**任务指令:** 把下面材料中的“Иркутск”全部改为“Томск”，其余文字不变，重新写出所有材料。答案中不要包含图片。

(数据记录)

• • • •

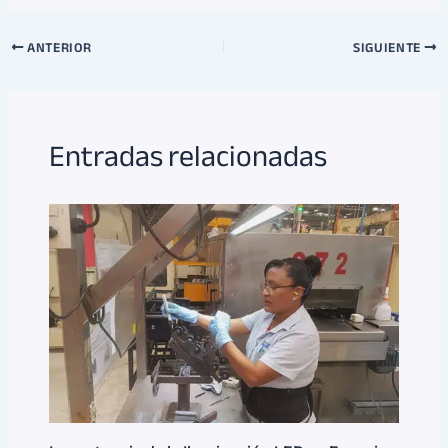
ANTERIOR
SIGUIENTE
Entradas relacionadas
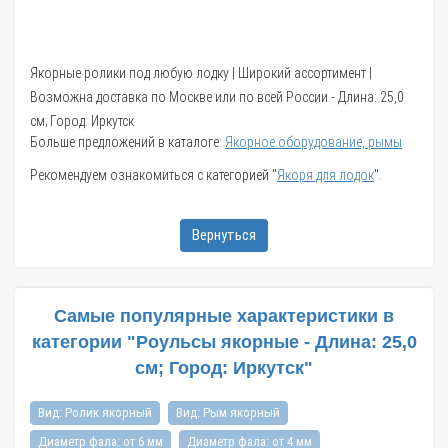
Якорные ролики под любую лодку | Широкий ассортимент |
Возможна доставка по Москве или по всей России - Длина: 25,0
см; Город: Иркутск
Больше предложений в каталоге:
Якорное оборудование, рымы
Рекомендуем ознакомиться с категорией "
Якоря для лодок
".
Вернуться
Самые популярные характеристики в
категории "Роульсы якорные - Длина: 25,0
см; Город: Иркутск"
Вид: Ролик якорный
Вид: Рым якорный
Диаметр фала: от 6 мм
Диаметр фала: от 4 мм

• • • •

**参考答案:**
ANTERIOR
SIGUIENTE
Entradas relacionadas
Якорные ролики под любую лодку | Широкий ассортимент |
Возможна доставка по Москве или по всей России - Длина: 25,0
см; Город: Томск
Больше предложений в каталоге:
Якорное оборудование, рымы
Рекомендуем ознакомиться с категорией "
Якоря для лодок
".
Вернуться
Самые популярные характеристики в
категории "Роульсы якорные - Длина: 25,0
см; Город: Томск"
Вид: Ролик якорный
Вид: Рым якорный
Диаметр фала: от 6 мм
Диаметр фала: от 4 мм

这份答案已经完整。